Pero el anuncio, diseñado no para el mundo que queremos sino para el que nos hacen vivir, no resiste la mera confrontación con la realidad. Pues si la nación intenta recobrarse en ese momento, entonces su comportamiento se dirige simplemente a un desencuentro con el juego electoral. De ahí que exija, por decir lo menos, un cauce mucho más amplio para su despliegue: esto, como dice un eminente politólogo y ex-priista, “si queremos conservar el estado de derecho..., vamos a tener que fortalecer la representación política y la capacidad de establecer acuerdos, de otra manera el régimen republicano va a ser sustituido por poderes fácticos.”(La Jornada 1-02-04) Así justifica su acción, esto es, el manejo político lo mismo que su renuncia al PRI. Y olvida que el régimen republicano es fruto de la revolución nacional; de ahí viene su fortaleza que se remonta al surgimiento de la nación misma. Y si ahora está amenazada es, precisamente, porque el curso histórico en el que llegó a su momento culminante se halla empantanado en el juego electoral. El momento contiene así el dilema de la clase política: si no quiere ser rebasada por la historia tiene que afrontarla en su justa dimensión. Y sólo al PRI le corresponde la responsabilidad de recobrar su sentido histórico, proyectarla a su acción política diaria. Para esto tendría que superar la práctica política que lo sumió en la crisis; y como dice un corrido de la revolución, inventar una nueva que proyecte la nación como signo del nuevo milenio.
Por ahora esto ciertamente no se halla en la cultura política que a diario aflora en la lucha por el poder, o sea, en esa desenfrenada carrera por las encuestas de popularidad, el control de organismos de operación política, etc.

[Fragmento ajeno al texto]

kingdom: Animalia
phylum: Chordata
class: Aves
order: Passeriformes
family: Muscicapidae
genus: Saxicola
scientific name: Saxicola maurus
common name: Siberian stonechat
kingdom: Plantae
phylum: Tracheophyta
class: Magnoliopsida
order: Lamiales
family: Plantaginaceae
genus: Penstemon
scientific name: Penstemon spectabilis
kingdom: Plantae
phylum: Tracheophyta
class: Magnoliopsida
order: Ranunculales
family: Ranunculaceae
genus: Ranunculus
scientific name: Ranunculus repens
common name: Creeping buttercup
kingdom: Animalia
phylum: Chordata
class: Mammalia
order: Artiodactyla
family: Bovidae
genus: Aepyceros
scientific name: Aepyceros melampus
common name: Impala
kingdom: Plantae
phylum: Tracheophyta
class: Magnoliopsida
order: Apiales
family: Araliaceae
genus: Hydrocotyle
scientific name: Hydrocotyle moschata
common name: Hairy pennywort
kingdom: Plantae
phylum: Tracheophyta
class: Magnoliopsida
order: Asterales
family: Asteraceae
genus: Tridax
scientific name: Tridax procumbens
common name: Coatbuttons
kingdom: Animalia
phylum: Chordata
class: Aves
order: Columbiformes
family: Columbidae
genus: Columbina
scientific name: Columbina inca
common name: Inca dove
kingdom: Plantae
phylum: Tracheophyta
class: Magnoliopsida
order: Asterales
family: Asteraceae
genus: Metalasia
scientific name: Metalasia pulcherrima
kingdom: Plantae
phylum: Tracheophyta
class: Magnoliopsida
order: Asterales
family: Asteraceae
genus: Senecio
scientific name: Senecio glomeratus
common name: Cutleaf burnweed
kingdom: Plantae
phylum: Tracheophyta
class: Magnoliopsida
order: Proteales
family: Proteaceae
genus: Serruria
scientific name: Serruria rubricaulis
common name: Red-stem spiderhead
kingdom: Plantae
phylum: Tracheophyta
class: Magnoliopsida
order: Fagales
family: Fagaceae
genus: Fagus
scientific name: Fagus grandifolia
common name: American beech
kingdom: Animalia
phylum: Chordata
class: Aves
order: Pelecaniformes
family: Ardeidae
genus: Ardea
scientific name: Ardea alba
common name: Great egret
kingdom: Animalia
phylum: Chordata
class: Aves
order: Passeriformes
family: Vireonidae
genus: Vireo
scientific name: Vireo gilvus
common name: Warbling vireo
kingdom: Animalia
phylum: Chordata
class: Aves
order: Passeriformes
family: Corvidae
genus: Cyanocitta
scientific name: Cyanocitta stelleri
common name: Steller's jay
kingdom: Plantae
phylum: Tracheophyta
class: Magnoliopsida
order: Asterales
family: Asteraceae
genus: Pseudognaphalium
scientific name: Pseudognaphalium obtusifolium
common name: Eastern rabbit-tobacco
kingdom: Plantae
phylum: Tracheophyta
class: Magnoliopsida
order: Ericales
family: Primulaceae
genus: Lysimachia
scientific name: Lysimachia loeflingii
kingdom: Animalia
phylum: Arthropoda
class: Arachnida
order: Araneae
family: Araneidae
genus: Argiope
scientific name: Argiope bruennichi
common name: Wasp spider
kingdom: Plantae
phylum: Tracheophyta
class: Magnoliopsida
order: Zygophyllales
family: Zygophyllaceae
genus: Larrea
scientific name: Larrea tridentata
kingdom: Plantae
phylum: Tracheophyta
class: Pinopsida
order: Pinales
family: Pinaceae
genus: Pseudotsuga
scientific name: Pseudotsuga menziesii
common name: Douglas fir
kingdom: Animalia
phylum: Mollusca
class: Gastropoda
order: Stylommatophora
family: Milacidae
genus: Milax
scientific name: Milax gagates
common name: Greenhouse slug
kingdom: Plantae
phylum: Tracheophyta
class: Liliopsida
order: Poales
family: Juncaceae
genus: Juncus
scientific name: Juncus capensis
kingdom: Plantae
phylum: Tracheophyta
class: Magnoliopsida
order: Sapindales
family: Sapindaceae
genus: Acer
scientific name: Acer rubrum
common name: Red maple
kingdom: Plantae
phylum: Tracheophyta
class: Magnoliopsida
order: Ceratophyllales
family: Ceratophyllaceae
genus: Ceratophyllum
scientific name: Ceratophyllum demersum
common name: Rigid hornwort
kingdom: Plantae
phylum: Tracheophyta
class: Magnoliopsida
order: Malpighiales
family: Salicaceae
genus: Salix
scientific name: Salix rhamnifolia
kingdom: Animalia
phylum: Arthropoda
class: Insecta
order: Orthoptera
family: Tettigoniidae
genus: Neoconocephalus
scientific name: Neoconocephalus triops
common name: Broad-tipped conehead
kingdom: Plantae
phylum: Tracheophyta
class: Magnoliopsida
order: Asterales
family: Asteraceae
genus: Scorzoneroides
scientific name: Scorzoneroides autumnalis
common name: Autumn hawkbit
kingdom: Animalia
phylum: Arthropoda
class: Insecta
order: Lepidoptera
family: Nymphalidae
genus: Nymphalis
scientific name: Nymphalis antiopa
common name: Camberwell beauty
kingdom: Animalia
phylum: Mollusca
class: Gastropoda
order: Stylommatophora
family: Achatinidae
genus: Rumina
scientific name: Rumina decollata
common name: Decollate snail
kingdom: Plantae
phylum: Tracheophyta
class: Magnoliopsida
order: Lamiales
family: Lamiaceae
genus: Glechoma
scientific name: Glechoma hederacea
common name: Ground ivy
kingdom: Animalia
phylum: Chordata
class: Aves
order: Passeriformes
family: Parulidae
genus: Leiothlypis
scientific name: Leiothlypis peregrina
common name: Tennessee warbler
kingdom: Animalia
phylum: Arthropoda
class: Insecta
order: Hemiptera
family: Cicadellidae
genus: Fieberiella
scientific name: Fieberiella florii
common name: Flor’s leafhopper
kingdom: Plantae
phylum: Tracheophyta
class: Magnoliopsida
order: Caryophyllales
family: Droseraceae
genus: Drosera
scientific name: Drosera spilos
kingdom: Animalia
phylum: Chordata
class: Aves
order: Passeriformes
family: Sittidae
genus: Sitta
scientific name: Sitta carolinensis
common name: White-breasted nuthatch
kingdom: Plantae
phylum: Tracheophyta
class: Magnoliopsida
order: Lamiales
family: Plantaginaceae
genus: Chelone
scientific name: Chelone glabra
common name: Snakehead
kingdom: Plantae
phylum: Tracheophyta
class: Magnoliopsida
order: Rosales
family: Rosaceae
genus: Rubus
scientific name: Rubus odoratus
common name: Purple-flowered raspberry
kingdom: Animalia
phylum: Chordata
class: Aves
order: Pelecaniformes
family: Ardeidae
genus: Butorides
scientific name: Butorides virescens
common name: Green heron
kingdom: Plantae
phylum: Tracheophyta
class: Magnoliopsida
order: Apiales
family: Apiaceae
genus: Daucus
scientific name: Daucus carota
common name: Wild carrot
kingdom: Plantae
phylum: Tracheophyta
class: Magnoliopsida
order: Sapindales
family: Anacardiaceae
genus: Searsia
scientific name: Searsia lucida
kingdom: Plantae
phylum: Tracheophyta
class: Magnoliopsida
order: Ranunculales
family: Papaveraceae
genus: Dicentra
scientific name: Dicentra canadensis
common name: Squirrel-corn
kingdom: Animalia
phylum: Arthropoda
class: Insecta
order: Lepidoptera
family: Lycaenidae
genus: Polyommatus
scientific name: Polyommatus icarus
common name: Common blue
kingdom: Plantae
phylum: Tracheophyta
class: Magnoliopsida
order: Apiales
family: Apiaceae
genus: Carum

Visto así, en perspectiva histórica, no tiene que sorprender ni al observador más desprevenido de comienzos del nuevo milenio, el por qué el PRI abandonó el curso histórico de la nación del que él mismo había surgido.
III
Todavía hay una tercera fuerza política que propugna el cambio en México: la izquierda. En el más reciente episodio “ideológico” protagonizado proponen la bandera de la esperanza. Y la enarbolan contra el neo-liberalismo y el neo-populismo. Esta izquierda que ha renunciado al socialismo, finalmente se ha nivelado a la de toda América Latina que, después de la caída del muro de Berlín, su objetivo histórico es la democracia. Declaran abiertamente que la globalización es la realidad del nuevo milenio. Y para esto se proponen la reconstrucción crítica(?) de los objetivos de la izquierda; es decir, a su caída ideológica de fines del siglo XX responden con más ideología para el siglo XXI. Es el anuncio de que permanecerán en este ámbito.